I've just finished watching "Who Do You Think You Are?" where Blair Underwood was researching his ancestry. While trying not to be too critical of the genealogists who were doing his research, who were white, I do think that he might have been better served to have had at least some input from a black genealogists because the research that was done for him seems to have been through the eyes of people who jumped to a lot of conclusions, and just stopped. For his ancestors who were concluded to have been slaves and couldn't be found in the census prior to 1870, there was no mention of the fact or at least no attempt to try to determine who the slaveowners may have been, in which case it may have been possible to find earlier records of his ancestors through the slaveowners.

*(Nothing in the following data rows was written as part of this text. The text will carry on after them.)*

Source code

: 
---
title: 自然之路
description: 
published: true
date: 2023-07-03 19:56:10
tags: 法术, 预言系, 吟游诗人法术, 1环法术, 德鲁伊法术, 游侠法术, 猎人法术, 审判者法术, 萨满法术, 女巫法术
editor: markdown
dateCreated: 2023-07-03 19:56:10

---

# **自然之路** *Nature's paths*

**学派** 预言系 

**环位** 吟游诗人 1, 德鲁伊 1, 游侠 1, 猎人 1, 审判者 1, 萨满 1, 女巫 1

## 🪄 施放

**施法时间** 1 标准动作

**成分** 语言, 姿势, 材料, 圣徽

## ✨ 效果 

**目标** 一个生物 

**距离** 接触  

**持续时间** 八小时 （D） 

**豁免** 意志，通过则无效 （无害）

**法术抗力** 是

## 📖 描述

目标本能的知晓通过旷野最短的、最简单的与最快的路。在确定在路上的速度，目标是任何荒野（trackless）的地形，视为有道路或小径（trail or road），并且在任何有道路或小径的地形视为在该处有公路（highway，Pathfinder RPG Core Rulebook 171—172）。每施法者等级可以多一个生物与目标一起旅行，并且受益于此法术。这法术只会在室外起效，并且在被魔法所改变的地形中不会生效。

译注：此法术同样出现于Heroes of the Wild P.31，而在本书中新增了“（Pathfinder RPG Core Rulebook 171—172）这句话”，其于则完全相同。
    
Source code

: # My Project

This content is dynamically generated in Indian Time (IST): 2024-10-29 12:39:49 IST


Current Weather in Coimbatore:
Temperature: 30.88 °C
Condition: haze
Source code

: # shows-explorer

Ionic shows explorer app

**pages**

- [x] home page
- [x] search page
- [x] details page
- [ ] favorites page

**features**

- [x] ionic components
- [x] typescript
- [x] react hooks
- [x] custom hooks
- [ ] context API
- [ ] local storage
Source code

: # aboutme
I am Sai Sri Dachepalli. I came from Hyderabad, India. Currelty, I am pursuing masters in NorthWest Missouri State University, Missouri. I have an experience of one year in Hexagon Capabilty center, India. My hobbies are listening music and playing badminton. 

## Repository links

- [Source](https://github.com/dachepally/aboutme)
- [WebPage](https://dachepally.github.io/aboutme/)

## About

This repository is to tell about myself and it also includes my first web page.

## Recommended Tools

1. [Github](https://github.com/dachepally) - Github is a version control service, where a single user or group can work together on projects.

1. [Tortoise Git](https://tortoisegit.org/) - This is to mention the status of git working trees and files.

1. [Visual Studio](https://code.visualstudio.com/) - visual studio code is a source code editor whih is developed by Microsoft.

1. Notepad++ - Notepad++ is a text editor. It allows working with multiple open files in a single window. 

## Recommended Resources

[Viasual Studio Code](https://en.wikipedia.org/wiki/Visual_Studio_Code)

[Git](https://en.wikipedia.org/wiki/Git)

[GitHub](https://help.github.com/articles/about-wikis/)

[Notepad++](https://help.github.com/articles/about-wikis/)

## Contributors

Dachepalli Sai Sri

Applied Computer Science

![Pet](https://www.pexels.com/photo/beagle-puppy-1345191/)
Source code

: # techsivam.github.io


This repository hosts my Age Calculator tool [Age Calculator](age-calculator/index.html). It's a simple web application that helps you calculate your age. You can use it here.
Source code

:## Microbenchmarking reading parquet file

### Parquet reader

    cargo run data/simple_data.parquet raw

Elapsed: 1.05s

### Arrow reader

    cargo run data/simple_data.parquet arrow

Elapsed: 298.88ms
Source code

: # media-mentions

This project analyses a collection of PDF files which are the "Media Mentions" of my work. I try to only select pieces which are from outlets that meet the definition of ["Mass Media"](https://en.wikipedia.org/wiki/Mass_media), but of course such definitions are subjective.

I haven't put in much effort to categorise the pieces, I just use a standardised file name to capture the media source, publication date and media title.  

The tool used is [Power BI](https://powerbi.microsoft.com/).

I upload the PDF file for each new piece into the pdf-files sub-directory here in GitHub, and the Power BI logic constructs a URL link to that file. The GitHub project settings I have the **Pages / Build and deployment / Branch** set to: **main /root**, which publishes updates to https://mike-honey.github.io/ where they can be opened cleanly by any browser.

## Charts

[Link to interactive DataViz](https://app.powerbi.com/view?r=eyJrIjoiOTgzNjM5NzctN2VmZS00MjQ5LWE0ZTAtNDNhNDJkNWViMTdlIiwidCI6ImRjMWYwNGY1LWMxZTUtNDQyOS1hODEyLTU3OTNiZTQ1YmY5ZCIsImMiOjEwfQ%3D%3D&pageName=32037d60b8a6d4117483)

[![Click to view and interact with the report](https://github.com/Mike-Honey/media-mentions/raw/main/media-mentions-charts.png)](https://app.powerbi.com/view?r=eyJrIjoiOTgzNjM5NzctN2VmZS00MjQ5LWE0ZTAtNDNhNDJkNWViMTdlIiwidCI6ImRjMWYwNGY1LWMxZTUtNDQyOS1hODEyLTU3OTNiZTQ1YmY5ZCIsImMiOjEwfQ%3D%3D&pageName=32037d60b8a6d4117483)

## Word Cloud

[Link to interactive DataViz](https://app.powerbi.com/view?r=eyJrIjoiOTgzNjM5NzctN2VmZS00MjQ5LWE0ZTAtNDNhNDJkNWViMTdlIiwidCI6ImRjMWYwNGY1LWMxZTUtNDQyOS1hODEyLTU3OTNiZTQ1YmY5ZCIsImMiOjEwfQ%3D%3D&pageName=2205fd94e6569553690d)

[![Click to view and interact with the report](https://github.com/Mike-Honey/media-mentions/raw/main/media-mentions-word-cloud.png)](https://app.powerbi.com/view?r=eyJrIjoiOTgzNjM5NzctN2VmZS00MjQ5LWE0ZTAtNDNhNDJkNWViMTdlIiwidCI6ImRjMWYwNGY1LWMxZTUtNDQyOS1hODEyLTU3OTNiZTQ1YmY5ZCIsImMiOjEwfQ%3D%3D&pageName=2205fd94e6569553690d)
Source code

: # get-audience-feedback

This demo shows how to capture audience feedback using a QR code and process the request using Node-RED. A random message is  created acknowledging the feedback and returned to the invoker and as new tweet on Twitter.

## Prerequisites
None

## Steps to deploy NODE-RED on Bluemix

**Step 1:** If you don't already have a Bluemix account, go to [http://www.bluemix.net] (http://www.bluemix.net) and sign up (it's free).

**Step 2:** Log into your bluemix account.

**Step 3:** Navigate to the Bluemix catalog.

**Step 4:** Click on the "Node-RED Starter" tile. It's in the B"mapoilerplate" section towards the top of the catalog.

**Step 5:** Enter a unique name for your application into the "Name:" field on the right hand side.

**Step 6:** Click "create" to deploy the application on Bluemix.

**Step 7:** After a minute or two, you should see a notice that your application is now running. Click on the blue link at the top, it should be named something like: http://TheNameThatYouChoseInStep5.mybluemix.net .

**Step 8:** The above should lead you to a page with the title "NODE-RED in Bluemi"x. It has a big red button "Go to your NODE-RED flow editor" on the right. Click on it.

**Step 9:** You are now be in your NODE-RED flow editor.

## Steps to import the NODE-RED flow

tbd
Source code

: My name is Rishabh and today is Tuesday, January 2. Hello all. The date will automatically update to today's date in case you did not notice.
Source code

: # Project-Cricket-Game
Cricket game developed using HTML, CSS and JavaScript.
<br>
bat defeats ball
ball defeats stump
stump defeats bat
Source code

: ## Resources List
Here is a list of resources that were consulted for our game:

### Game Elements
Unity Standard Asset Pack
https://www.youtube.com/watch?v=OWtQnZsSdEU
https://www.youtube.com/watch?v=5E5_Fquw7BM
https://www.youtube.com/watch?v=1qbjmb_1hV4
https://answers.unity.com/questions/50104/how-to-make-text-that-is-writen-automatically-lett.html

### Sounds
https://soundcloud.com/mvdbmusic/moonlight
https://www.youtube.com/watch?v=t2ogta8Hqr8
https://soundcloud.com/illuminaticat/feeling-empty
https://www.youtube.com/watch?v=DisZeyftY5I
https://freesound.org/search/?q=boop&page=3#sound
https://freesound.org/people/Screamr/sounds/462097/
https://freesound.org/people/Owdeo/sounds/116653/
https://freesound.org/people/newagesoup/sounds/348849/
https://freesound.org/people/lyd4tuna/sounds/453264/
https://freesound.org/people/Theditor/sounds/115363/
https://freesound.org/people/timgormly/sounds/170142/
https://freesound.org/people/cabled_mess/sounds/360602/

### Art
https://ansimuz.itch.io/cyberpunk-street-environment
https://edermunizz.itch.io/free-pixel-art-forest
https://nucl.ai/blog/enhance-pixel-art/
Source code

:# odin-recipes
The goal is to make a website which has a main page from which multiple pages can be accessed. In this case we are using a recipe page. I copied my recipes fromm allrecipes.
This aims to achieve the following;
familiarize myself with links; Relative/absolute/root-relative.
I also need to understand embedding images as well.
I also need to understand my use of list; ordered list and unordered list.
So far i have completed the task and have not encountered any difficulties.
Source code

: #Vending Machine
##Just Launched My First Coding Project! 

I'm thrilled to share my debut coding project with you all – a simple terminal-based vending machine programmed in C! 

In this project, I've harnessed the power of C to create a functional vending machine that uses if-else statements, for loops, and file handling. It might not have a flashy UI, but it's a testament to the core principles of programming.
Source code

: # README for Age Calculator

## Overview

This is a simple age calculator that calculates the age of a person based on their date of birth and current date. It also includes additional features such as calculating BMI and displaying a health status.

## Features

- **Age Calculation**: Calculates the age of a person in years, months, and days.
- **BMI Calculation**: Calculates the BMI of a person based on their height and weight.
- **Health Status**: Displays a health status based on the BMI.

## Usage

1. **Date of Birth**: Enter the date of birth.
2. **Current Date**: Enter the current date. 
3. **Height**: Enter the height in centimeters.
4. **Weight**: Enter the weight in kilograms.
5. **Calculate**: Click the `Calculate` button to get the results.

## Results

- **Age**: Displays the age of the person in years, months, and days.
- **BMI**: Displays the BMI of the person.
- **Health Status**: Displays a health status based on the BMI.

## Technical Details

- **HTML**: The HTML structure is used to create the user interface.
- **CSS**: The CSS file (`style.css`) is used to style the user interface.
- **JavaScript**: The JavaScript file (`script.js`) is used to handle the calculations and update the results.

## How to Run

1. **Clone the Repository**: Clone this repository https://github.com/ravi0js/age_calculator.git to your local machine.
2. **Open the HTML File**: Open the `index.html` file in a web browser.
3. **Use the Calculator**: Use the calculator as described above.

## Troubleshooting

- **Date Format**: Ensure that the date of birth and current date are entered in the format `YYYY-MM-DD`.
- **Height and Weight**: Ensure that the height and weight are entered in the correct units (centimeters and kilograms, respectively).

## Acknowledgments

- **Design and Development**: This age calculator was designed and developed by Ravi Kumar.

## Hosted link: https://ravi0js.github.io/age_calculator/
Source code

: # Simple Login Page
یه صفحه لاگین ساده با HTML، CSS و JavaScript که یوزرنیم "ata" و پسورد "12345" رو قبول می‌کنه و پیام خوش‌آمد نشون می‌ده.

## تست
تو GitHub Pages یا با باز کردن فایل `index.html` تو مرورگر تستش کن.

But most telling was the findings that he had free ancestors who were SCOTTs and HUMBLES and that they had been free at least before 1806. If the persons who researched for him had bothered to check out Paul Heinegg's work, they would have found that the SCOTTs were free people of color for an awfully long time. And more importantly, the HUMBLES family were free at least from the 1740's, and in fact, that the "Tabby HUMBLE" of Amherst Co., VA, that was Underwood's ancestor, was even mentioned specifically in Paul's work as "Taba HUMBLES" and was very likely to have been the daughter of Martha HUMBLES, a free woman of color who lived in Amherst Co.
I don't expect the show to be perfect, but it certainly would help if they would provide more thorough research methods for the black celebrities they are researching by having some input from black genealogists who would know that there is more to it than just stopping at that 1870 brickwall and who know about more resources than what is being shown.